'''

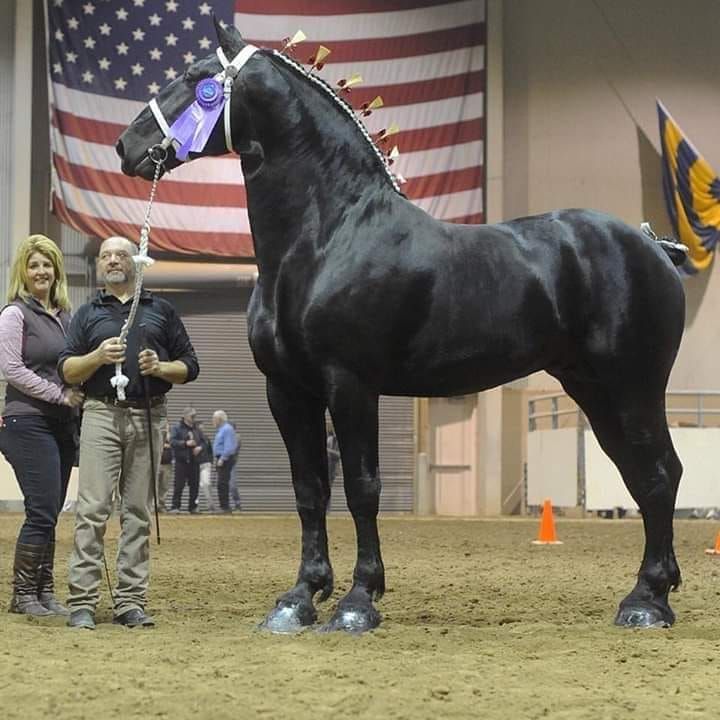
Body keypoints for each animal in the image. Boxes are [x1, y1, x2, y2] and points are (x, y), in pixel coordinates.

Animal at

'''
'''

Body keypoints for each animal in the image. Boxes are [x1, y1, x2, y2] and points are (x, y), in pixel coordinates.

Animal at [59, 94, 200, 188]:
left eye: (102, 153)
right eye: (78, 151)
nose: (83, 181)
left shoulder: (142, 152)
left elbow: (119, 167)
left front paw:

'''

■ Task instructions ■
Where a line above contains the word "left", show that line.

■ Your response ■
left eye: (102, 153)
left shoulder: (142, 152)
left elbow: (119, 167)
left front paw:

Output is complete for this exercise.